EXERCISE INSTRUCTIONS ▸
Reproduce the stretch from the line containing "order: Malpighiales" through the end of the records below, swapping "collectors" for "collected by" wherever it occurs and leaving everything else unchanged.

DATA EXCERPTS ▸
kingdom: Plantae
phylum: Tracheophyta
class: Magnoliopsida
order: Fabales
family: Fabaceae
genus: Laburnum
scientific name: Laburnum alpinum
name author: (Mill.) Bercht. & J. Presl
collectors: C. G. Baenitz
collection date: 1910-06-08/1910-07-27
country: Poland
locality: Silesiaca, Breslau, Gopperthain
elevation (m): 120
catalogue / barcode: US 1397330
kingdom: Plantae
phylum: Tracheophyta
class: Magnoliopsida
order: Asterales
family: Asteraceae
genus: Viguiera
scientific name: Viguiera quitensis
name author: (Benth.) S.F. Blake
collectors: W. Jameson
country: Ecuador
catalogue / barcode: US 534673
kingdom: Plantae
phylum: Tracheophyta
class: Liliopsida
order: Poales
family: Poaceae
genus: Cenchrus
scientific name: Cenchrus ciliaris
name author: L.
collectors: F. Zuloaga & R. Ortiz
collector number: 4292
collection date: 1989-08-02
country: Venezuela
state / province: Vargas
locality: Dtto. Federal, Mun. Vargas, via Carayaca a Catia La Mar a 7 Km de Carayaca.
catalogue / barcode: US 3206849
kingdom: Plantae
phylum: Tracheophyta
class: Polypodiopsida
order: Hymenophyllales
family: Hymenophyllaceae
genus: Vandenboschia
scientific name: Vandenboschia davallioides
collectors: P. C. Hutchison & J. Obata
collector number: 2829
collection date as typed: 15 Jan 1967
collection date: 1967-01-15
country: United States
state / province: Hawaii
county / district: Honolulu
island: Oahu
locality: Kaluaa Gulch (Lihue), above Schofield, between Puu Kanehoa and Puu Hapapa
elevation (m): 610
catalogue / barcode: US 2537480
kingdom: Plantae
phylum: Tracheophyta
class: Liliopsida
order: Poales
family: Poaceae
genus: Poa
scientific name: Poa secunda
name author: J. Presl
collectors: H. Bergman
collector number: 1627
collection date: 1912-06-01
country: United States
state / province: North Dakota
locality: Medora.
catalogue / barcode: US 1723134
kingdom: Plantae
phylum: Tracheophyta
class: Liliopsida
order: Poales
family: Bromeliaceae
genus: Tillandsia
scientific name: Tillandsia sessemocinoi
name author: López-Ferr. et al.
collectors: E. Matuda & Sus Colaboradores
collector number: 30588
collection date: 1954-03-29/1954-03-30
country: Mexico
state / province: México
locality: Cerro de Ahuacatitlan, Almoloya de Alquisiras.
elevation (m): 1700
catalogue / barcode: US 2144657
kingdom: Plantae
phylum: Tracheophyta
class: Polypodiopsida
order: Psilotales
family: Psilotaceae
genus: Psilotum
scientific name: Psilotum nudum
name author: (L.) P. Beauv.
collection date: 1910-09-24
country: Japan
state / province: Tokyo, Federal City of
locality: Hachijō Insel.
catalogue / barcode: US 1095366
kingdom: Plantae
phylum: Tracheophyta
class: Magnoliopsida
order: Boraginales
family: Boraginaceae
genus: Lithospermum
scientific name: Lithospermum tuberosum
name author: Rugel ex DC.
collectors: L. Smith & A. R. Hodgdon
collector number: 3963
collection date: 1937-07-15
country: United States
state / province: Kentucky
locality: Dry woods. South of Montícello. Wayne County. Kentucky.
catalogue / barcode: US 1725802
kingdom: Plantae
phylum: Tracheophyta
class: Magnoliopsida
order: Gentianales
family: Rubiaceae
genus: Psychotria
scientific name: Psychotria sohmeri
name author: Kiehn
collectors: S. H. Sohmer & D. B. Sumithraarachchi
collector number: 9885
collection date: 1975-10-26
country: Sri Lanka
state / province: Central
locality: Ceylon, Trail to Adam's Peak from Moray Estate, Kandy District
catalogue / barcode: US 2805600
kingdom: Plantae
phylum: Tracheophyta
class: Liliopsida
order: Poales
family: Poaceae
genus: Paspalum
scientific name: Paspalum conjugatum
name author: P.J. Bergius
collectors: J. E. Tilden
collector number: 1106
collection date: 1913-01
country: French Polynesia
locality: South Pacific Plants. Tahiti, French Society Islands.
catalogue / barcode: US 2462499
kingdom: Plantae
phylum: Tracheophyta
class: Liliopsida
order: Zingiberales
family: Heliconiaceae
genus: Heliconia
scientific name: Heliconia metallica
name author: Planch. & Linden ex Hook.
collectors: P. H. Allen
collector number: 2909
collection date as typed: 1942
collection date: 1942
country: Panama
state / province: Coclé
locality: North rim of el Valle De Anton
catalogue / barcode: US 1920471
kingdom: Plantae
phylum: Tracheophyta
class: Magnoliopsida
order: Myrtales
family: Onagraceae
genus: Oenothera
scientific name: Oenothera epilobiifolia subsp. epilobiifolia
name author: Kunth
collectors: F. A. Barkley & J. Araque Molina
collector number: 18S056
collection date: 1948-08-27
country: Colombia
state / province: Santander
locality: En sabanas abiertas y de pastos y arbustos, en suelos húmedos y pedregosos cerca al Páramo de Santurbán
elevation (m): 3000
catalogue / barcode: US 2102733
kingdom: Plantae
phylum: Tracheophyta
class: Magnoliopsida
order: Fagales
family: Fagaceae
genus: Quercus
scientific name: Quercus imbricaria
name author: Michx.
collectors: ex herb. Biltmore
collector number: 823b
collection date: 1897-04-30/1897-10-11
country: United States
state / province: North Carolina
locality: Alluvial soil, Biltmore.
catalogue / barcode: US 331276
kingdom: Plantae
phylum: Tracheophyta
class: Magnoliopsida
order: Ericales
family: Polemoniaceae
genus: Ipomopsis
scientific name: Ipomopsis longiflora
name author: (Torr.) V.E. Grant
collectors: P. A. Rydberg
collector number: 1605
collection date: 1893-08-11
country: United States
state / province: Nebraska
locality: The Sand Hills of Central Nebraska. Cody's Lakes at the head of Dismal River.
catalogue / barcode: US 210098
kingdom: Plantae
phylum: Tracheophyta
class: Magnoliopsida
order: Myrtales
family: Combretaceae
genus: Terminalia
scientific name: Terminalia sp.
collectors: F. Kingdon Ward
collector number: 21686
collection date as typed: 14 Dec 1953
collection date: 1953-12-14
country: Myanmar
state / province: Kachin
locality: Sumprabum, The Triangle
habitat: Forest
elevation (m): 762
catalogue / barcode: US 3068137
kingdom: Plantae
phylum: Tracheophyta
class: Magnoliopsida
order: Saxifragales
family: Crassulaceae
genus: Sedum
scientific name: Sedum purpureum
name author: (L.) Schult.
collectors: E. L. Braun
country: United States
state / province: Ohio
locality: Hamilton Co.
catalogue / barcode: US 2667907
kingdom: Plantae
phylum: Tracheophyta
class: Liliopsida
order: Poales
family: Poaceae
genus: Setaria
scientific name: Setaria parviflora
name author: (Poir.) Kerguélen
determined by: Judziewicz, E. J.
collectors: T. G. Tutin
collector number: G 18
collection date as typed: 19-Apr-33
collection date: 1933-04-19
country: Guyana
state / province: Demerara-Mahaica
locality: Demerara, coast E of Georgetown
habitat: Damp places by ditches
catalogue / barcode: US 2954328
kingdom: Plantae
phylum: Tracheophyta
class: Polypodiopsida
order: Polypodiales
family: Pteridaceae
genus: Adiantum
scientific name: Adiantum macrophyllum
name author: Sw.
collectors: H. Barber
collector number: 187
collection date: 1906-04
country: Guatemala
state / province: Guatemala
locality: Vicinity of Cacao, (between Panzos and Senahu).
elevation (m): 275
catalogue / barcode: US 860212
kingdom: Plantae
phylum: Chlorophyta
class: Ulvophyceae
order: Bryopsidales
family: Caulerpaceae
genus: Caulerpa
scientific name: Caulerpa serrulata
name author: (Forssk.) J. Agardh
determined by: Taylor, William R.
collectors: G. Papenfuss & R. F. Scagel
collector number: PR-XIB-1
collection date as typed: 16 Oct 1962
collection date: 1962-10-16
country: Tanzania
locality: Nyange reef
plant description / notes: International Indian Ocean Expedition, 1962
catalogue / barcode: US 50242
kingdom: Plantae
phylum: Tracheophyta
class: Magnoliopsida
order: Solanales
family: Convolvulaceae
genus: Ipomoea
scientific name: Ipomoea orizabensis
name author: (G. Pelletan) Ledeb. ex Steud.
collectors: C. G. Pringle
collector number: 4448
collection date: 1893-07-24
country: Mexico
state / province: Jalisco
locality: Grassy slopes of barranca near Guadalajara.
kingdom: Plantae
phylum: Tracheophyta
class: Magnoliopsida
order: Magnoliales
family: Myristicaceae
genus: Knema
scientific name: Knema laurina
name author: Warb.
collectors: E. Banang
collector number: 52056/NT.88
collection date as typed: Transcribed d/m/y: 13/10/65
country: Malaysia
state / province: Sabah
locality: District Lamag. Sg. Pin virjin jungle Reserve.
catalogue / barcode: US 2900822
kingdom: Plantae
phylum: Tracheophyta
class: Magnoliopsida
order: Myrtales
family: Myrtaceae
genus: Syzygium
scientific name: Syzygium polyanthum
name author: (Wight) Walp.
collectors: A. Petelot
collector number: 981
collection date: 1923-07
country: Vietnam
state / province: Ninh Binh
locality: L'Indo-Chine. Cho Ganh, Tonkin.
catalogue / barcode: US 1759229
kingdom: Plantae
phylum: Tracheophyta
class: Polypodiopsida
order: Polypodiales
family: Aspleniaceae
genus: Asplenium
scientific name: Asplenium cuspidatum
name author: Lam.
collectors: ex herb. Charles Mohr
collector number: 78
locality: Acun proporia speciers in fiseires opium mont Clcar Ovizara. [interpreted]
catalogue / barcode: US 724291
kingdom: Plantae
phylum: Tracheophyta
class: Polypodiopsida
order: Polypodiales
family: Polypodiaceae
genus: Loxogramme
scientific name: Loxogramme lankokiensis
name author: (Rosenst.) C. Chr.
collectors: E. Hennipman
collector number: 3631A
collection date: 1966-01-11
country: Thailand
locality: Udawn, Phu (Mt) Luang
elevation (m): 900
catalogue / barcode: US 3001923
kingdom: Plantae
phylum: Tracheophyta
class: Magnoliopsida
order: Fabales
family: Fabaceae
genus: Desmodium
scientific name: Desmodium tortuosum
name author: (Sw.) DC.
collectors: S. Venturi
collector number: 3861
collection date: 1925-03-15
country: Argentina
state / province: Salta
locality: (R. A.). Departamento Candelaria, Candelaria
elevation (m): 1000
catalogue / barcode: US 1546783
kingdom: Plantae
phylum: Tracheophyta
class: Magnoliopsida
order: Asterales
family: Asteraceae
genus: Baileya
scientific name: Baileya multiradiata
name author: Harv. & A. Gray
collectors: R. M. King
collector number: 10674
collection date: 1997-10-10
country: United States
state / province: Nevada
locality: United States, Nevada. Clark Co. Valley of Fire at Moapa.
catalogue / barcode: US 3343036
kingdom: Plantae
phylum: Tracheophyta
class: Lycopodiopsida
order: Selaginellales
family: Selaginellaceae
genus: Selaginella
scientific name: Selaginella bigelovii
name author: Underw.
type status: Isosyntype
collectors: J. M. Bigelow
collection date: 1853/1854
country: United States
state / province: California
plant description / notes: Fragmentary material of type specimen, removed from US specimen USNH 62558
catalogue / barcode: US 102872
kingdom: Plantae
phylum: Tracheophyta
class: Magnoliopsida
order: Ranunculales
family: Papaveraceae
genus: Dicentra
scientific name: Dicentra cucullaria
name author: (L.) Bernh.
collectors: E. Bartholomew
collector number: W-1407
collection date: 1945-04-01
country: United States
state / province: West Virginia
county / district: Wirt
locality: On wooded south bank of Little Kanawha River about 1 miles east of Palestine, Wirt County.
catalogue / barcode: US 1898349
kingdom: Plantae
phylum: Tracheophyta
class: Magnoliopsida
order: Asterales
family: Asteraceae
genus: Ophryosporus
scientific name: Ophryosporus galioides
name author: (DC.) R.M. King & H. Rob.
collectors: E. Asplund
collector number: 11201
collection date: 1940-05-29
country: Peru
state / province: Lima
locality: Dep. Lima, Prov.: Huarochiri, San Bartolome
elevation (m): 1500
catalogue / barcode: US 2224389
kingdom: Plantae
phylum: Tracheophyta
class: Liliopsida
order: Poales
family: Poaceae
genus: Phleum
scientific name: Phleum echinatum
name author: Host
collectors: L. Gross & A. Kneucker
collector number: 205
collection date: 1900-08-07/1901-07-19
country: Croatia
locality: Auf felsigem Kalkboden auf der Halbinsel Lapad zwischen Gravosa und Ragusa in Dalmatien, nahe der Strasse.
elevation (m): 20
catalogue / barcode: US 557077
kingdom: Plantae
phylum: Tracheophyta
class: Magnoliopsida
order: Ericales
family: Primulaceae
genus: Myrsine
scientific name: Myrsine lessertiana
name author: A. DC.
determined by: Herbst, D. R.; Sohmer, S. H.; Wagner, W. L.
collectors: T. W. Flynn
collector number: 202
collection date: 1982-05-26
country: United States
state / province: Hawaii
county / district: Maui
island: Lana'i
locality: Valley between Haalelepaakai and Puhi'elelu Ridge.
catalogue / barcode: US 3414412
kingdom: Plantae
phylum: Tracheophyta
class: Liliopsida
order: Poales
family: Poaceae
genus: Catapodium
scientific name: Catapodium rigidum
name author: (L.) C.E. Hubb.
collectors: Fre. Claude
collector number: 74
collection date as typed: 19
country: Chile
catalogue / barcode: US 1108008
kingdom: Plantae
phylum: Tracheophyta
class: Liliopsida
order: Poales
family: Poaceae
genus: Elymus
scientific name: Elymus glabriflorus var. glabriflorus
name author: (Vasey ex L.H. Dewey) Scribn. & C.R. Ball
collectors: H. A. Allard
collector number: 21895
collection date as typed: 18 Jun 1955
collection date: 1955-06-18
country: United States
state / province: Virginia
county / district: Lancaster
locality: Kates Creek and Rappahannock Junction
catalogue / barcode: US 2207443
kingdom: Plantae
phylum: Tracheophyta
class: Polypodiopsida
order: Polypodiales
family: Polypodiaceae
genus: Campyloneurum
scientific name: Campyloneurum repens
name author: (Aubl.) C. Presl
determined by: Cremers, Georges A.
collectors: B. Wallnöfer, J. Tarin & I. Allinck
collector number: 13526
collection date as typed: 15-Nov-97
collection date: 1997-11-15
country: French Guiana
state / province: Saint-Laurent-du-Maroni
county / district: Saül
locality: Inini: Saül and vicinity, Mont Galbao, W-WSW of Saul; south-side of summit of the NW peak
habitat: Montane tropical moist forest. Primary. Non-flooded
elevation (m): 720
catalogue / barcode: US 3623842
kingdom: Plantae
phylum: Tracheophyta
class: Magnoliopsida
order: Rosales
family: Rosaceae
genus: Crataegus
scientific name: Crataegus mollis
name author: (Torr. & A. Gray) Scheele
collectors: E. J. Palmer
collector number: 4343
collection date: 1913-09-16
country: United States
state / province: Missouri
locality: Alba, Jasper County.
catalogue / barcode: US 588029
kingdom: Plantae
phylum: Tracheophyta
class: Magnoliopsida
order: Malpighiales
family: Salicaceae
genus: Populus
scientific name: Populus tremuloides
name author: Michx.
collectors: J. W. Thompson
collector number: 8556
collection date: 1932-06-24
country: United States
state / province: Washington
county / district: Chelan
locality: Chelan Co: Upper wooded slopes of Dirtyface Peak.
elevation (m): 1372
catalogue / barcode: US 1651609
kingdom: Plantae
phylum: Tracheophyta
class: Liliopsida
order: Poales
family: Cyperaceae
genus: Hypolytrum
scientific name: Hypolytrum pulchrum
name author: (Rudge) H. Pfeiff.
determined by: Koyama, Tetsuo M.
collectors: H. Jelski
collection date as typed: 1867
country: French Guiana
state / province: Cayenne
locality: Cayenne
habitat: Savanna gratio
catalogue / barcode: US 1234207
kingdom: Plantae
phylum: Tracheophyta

FINISHED TASK ▸
order: Malpighiales
family: Salicaceae
genus: Populus
scientific name: Populus tremuloides
name author: Michx.
collected by: J. W. Thompson
collector number: 8556
collection date: 1932-06-24
country: United States
state / province: Washington
county / district: Chelan
locality: Chelan Co: Upper wooded slopes of Dirtyface Peak.
elevation (m): 1372
catalogue / barcode: US 1651609
kingdom: Plantae
phylum: Tracheophyta
class: Liliopsida
order: Poales
family: Cyperaceae
genus: Hypolytrum
scientific name: Hypolytrum pulchrum
name author: (Rudge) H. Pfeiff.
determined by: Koyama, Tetsuo M.
collected by: H. Jelski
collection date as typed: 1867
country: French Guiana
state / province: Cayenne
locality: Cayenne
habitat: Savanna gratio
catalogue / barcode: US 1234207
kingdom: Plantae
phylum: Tracheophyta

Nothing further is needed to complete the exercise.